== Work item ==
When the string "Mature" occurs in a line of the records, show that line.

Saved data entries
Content starts
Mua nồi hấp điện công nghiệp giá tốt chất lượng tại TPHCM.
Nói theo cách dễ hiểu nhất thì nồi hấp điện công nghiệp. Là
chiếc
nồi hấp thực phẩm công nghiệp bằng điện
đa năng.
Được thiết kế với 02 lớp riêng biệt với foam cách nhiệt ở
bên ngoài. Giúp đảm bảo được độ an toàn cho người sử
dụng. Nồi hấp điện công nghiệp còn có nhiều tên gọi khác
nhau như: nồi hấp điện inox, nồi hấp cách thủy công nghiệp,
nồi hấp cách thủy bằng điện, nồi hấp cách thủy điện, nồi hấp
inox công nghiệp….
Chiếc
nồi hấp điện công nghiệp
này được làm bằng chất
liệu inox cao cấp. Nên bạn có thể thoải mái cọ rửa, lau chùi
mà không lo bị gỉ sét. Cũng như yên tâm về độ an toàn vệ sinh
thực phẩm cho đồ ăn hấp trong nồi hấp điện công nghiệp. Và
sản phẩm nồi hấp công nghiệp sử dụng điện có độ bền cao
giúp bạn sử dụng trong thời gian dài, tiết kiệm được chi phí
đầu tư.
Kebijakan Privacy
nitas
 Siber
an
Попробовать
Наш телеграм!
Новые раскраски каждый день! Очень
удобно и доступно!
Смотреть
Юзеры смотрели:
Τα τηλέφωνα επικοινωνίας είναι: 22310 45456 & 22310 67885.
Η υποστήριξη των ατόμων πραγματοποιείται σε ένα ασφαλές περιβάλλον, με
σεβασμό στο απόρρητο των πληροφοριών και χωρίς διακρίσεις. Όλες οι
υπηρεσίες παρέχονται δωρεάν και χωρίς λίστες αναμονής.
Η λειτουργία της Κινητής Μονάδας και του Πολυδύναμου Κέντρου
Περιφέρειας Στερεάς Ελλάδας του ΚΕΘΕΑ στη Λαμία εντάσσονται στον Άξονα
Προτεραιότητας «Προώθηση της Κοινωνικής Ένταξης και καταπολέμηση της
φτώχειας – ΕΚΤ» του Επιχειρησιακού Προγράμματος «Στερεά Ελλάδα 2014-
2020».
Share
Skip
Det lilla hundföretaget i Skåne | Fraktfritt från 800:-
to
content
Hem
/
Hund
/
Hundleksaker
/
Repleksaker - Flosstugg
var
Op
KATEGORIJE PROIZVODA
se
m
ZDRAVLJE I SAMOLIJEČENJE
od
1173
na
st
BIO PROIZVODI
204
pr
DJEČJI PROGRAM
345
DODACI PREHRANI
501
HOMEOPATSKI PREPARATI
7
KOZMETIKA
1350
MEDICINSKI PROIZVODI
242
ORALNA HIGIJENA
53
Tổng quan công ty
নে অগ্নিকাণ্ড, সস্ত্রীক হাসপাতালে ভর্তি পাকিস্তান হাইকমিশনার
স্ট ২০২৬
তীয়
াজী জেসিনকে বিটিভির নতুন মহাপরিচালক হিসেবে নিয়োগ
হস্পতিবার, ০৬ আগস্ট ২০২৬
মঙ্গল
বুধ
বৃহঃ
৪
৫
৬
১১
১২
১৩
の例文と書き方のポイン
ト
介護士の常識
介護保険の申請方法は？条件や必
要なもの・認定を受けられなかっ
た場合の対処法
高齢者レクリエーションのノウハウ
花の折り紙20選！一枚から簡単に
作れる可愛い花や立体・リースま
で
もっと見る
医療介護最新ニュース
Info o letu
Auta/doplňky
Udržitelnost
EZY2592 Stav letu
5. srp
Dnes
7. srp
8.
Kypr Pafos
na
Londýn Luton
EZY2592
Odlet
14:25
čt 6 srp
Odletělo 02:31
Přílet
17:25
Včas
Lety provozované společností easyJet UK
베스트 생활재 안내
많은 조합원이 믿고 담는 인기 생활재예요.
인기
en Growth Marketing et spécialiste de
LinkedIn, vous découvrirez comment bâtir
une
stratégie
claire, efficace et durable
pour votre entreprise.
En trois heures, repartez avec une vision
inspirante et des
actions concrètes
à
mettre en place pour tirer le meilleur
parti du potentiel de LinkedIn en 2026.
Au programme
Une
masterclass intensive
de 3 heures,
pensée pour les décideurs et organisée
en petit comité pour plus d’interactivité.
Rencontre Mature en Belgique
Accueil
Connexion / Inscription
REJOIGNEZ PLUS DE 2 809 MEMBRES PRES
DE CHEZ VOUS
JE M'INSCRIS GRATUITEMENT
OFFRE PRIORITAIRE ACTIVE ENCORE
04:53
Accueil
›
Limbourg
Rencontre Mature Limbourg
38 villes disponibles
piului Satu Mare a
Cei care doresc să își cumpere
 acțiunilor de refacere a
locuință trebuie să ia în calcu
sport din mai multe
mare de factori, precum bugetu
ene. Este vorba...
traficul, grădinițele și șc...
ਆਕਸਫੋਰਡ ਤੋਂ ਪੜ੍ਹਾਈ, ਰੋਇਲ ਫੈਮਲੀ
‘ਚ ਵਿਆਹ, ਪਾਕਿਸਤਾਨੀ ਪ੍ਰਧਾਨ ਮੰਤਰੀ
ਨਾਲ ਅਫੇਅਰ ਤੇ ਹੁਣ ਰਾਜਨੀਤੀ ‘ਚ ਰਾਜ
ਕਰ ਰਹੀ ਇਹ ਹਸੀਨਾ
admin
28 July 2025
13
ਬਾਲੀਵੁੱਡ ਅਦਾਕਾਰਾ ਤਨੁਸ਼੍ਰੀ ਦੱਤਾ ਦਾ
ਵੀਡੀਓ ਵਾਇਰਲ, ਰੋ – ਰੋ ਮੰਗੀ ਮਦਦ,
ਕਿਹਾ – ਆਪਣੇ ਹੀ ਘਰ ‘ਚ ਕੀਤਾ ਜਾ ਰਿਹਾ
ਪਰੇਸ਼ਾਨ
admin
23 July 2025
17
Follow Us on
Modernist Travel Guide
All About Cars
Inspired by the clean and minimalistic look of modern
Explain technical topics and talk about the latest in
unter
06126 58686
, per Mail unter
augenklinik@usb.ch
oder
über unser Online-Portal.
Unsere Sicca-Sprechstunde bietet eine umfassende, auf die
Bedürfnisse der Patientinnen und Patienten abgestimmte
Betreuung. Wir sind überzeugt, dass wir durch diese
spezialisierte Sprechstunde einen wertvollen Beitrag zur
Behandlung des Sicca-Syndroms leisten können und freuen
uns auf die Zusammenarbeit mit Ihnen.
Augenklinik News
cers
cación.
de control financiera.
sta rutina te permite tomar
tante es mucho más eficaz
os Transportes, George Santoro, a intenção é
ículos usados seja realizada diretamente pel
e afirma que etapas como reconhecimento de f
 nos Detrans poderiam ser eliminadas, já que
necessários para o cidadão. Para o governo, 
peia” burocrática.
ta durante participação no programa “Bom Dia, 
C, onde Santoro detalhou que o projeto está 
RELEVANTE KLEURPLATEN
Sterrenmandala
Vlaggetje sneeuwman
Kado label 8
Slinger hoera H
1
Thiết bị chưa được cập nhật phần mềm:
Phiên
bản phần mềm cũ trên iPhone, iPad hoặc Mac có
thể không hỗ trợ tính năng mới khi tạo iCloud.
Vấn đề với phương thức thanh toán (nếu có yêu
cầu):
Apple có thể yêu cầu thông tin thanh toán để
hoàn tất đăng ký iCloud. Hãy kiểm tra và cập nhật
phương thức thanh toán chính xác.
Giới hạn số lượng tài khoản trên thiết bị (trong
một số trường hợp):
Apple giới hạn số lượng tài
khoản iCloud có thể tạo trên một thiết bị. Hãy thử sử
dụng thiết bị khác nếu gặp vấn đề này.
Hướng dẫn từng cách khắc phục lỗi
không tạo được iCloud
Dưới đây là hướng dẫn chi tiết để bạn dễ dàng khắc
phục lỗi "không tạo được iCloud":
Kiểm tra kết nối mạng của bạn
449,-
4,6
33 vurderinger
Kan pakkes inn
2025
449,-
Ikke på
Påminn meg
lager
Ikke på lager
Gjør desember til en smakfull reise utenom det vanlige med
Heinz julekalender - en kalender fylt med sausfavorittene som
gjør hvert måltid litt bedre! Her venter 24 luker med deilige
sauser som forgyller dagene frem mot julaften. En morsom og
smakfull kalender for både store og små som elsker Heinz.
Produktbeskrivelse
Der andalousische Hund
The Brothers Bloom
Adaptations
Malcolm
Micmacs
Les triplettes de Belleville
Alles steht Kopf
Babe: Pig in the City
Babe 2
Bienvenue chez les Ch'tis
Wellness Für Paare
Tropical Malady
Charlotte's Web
Content ends
== Result of the task ==
Rencontre Mature en Belgique
Rencontre Mature Limbourg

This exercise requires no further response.